O Fundo de Desenvolvimento e Defesa Sanitária Animal do Rio Grande do Sul (Fundesa-RS) adiou o início da arrecadação das taxas incidentes sobre a existência de animais declarados na Declaração Anual de Rebanho. A cobrança estava prevista para começar na quarta-feira (15), mas foi suspensa devido a instabilidades técnicas no novo sistema de emissão de boletos.

Foto: Maurílio Fernandes de Oliveira

Segundo o Fundesa-RS, os problemas identificados impedem, neste momento, a operacionalização do processo de arrecadação junto aos produtores rurais.

Em nota, o fundo informou que a equipe técnica e os responsáveis pelo processamento das informações fornecidas pela Secretaria da Agricultura, Pecuária, Produção Sustentável e Irrigação (Seapi) trabalham em caráter prioritário para corrigir as inconsistências do sistema.

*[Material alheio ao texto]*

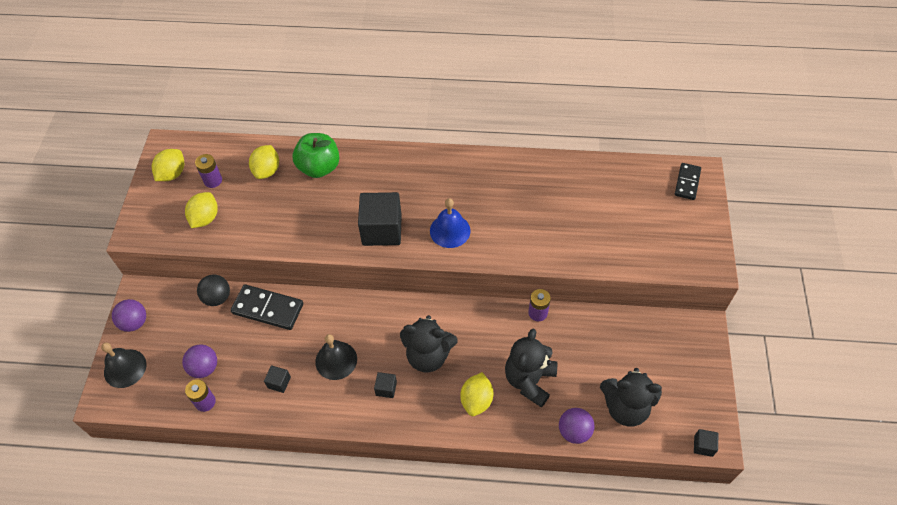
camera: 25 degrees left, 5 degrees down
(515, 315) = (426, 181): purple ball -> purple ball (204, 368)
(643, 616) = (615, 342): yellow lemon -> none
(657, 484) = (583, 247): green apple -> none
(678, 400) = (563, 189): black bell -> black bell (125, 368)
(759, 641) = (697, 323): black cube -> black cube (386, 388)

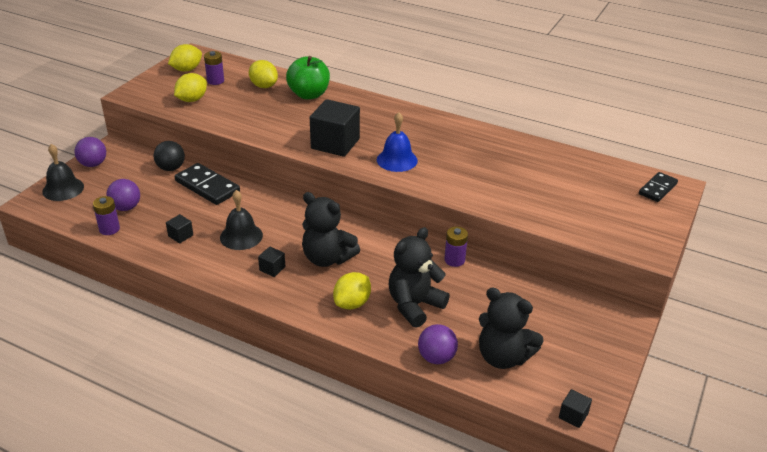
camera: 20 degrees right, 20 degrees down
(267, 170) = (264, 86): yellow lemon -> yellow lemon turned 75 degrees counterclockwise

Nova data ainda não foi definida

De acordo com o Fundesa-RS, o objetivo é restabelecer o funcionamento da plataforma de forma que a arrecadação ocorra com transparência, agilidade e segurança jurídica para os contribuintes.

Até o momento, não foi divulgada uma nova data para o início da cobrança. O fundo informou que o cronograma atualizado será comunicado pelos canais oficiais da instituição e também pelas entidades que integram o Fundesa-RS, assim que o sistema estiver plenamente operacional.